Carlos Cadena Gaitan (born June 6, 1983, Medellín) is a Colombian sustainability expert, professor, research and urban activist. Cadena Gaitan holds a Ph.D. from the University of Maastricht in the Netherlands, and is an affiliated researcher with the United Nations University (UNU-MERIT). He has served as Transport Commissioner of Medellín, Colombia and is a full-member of the State of Antioquia Scientific Committee for the Climate Crisis.

Cadena Gaitán served as the general coordinator for the 4th World Bike Forum, held in Medellín, Colombia, from February 26 to March 1, 2015. With over 7000 participants, this forum broke attendance records, becoming the world's largest urban cycling conference.

SOURCE DATA ::
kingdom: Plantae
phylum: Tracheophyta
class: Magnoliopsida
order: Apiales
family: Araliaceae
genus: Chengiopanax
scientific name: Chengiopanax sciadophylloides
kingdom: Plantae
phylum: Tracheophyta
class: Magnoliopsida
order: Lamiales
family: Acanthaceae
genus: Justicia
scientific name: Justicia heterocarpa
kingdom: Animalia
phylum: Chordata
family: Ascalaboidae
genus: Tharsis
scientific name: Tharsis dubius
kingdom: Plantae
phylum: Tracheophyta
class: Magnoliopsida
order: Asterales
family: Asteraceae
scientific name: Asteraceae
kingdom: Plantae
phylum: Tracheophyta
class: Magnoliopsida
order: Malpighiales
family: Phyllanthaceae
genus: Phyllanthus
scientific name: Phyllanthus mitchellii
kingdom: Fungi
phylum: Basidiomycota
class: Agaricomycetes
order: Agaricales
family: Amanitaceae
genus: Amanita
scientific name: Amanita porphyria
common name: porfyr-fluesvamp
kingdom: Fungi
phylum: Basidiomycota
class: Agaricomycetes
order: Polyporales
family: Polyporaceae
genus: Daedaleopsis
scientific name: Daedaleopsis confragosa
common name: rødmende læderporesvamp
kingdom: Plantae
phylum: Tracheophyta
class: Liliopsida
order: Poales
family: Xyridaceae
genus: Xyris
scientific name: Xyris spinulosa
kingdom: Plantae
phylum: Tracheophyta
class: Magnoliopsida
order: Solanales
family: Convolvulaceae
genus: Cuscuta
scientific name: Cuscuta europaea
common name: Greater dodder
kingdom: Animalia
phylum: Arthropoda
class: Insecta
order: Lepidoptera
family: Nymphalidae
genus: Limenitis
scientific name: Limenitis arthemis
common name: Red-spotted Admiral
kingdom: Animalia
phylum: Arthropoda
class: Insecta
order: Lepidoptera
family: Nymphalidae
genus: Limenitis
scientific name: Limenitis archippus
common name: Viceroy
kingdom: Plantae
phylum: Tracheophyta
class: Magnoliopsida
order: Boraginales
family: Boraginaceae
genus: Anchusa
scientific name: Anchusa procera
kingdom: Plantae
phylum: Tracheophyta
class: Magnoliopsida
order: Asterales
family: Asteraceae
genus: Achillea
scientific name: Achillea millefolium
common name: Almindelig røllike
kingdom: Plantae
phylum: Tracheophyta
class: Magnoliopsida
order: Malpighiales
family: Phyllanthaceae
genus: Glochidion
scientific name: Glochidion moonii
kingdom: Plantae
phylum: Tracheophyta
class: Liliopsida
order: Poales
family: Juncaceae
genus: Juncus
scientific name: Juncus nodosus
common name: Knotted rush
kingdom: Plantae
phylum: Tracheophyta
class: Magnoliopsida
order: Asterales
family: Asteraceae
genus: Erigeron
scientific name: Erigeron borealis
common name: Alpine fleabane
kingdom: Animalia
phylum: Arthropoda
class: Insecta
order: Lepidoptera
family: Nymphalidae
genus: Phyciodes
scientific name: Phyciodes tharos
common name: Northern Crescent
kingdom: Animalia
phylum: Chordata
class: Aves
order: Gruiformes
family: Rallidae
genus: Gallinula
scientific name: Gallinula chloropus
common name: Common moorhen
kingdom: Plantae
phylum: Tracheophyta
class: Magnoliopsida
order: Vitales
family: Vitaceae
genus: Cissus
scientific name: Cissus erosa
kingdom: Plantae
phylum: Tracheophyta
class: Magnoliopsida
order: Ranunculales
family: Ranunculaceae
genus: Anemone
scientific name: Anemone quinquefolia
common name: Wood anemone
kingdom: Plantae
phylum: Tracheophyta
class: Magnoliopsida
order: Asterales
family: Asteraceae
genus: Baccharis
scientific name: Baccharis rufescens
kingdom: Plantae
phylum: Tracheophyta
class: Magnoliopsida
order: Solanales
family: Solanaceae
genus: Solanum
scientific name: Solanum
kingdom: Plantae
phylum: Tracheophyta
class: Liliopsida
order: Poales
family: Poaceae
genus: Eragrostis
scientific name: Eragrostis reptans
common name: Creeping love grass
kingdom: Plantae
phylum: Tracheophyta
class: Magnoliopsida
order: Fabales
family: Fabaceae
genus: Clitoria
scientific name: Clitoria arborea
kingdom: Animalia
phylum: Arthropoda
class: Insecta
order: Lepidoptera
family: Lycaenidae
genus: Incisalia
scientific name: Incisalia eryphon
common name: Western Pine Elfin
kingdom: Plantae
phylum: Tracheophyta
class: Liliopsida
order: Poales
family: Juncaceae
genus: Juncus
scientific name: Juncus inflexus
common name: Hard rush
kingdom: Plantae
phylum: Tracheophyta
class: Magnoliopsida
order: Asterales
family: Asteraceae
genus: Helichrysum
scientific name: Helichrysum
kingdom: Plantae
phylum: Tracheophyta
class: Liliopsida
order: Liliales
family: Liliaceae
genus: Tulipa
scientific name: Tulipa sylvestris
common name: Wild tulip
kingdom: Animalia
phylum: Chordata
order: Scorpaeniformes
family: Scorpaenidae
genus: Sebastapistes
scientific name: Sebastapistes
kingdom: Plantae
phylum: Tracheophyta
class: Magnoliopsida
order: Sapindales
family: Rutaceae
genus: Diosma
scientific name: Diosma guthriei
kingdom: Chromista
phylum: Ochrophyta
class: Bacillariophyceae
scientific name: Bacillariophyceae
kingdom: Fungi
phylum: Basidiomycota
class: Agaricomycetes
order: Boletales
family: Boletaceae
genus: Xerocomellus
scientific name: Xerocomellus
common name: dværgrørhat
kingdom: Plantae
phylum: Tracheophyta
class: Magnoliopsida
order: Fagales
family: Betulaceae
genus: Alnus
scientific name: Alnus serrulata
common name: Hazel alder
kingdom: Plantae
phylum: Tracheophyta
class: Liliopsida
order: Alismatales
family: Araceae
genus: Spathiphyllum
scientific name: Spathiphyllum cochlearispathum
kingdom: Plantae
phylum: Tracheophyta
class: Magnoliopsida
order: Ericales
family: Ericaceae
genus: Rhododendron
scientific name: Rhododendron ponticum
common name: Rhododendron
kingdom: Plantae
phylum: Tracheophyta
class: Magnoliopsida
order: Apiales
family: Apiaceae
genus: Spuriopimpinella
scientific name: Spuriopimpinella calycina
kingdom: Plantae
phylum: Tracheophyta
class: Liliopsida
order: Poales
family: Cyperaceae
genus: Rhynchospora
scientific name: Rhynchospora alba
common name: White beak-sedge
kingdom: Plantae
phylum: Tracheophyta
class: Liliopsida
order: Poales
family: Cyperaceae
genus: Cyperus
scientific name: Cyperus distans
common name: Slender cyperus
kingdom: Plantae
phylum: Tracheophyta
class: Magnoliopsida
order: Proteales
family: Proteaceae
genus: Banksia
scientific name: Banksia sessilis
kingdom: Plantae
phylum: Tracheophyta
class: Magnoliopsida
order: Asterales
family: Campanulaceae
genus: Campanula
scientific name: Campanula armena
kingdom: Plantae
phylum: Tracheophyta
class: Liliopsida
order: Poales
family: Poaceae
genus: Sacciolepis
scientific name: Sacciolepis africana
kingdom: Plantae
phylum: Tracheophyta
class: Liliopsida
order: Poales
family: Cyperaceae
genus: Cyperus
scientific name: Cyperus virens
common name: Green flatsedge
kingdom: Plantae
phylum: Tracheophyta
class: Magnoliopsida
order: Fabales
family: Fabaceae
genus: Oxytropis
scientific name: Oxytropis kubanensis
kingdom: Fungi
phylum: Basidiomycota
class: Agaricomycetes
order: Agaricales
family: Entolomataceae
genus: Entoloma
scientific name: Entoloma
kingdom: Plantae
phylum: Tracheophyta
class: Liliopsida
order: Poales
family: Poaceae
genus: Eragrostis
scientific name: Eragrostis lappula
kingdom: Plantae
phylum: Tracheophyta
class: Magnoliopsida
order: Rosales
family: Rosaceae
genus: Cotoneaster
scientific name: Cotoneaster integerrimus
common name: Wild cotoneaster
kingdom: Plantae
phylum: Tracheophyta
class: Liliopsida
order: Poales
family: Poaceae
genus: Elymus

CHECK YOUR UNDERSTANDING ::
1. In the Carlos Cadena Gaitán biography, what are the answers to these questions?
(a) From which university does he hold a Ph.D.?
(b) How many participants attended the 4th World Bike Forum?
(c) On what dates was that forum held?
2. Could you write out everything in the Carlos Cadena Gaitán biography from "Carlos Cadena Gaitan" down to "the Climate Crisis.", swapping "Transport Commissioner" for "Mobility Secretary"?
3. How might the biography of Carlos Cadena Gaitán go on from where it stops? Please add the next part.

ANSWERS BY ITEM NUMBER ::
1.
(a) The University of Maastricht in the Netherlands.
(b) Over 7000.
(c) February 26 to March 1, 2015.

2.
Carlos Cadena Gaitan (born June 6, 1983, Medellín) is a Colombian sustainability expert, professor, research and urban activist. Cadena Gaitan holds a Ph.D. from the University of Maastricht in the Netherlands, and is an affiliated researcher with the United Nations University (UNU-MERIT). He has served as Mobility Secretary of Medellín, Colombia and is a full-member of the State of Antioquia Scientific Committee for the Climate Crisis.

3.
In June 2016 Carlos Cadena Gaitán was nominated as one of seven outstanding emerging leaders from across the globe were shortlisted for the Inspired Leadership Award 2016

In 2015, he was recognized by Semana magazine as one of the leading urban activists in Colombia. He currently serves as academic coordinator at URBAM, the Centre for Urban and Environmental Studies at EAFIT University.

On April 15, 2015, Carlos Cadena Gaitán was chosen along with Australian Parrys Raines, as Future Sustainability Leader in the 2015 version of the award granted by the Danish Think Tank, Sustainia. This prize, awarded for the first time to a Colombian, is among other things, a recognition to his work with the Colombian environmental organization, La Ciudad Verde.